## Problem description
Looking at the data below, report how many lines contain "containing", with no other words.

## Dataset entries

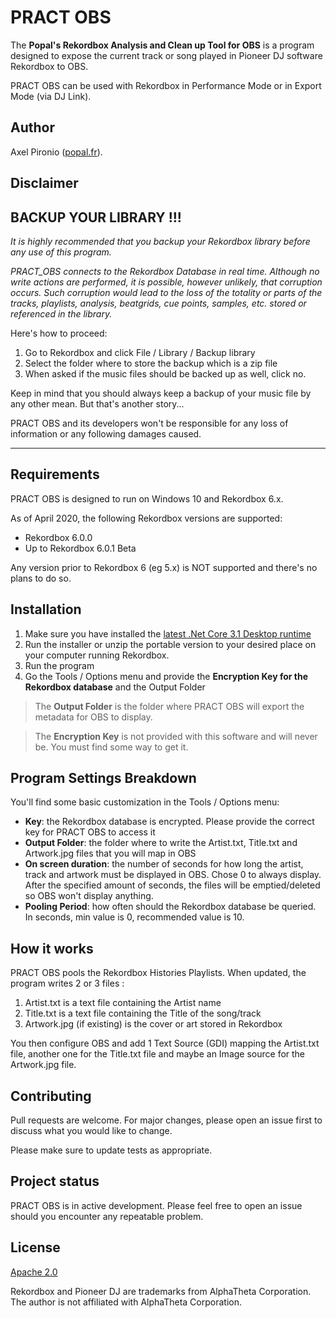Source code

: # PRACT OBS

The **Popal's Rekordbox Analysis and Clean up Tool for OBS** is a program designed to expose the current track or song played in Pioneer DJ software Rekordbox to OBS.

PRACT OBS can be used with Rekordbox in Performance Mode or in Export Mode (via DJ Link).

## Author

Axel Pironio ([popal.fr](http://popal.fr)).

## Disclaimer

BACKUP YOUR LIBRARY !!!
-----------------
*It is highly recommended that you backup your Rekordbox library before any use of this program.*

*PRACT_OBS connects to the Rekordbox Database in real time. Although no write actions are performed, it is possible, however unlikely, that corruption occurs. Such corruption would lead to the loss of the totality or parts of the tracks, playlists, analysis, beatgrids, cue points, samples, etc. stored or referenced in the library.*


Here's how to proceed:
1. Go to Rekordbox and click File / Library / Backup library
2. Select the folder where to store the backup which is a zip file
3. When asked if the music files should be backed up as well, click no. 

Keep in mind that you should always keep a backup of your music file by any other mean. But that's another story...

PRACT OBS and its developers won't be responsible for any loss of information or any following damages caused.


-----------------

## Requirements

PRACT OBS is designed to run on Windows 10 and Rekordbox 6.x.

As of April 2020, the following Rekordbox versions are supported:
* Rekordbox 6.0.0
* Up to Rekordbox 6.0.1 Beta

Any version prior to Rekordbox 6 (eg 5.x) is NOT supported and there's no plans to do so.

## Installation

1. Make sure you have installed the [latest .Net Core 3.1 Desktop runtime](https://dotnet.microsoft.com/download/dotnet-core/3.1)
2. Run the installer or unzip the portable version to your desired place on your computer running Rekordbox.
2. Run the program
2. Go the Tools / Options menu and provide the **Encryption Key for the Rekordbox database** and the Output Folder

> The **Output Folder** is the folder where PRACT OBS will export the metadata for OBS to display.

> The **Encryption Key** is not provided with this software and will never be. You must find some way to get it.

## Program Settings Breakdown

You'll find some basic customization in the Tools / Options menu:
* **Key**: the Rekordbox database is encrypted. Please provide the correct key for PRACT OBS to access it
* **Output Folder**: the folder where to write the Artist.txt, Title.txt and Artwork.jpg files that you will map in OBS
* **On screen duration**: the number of seconds for how long the artist, track and artwork must be displayed in OBS. Chose 0 to always display. After the specified amount of seconds, the files will be emptied/deleted so OBS won't display anything.
* **Pooling Period**: how often should the Rekordbox database be queried. In seconds, min value is 0, recommended value is 10.

## How it works

PRACT OBS pools the Rekordbox Histories Playlists. When updated, the program writes 2 or 3 files :
1. Artist.txt is a text file containing the Artist name
2. Title.txt is a text file containing the Title of the song/track
3. Artwork.jpg (if existing) is the cover or art stored in Rekordbox

You then configure OBS and add 1 Text Source (GDI) mapping the Artist.txt file, another one for the Title.txt file and maybe an Image source for the Artwork.jpg file.


## Contributing
Pull requests are welcome. For major changes, please open an issue first to discuss what you would like to change.

Please make sure to update tests as appropriate.

## Project status

PRACT OBS is in active development. Please feel free to open an issue should you encounter any repeatable problem.

## License
[Apache 2.0](https://choosealicense.com/licenses/apache-2.0/)

Rekordbox and Pioneer DJ are trademarks from AlphaTheta Corporation. The author is not affiliated with AlphaTheta Corporation.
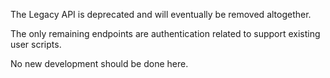 The Legacy API is deprecated and will eventually be removed altogether.

The only remaining endpoints are authentication related to support existing user scripts.

No new development should be done here.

## Answer box
2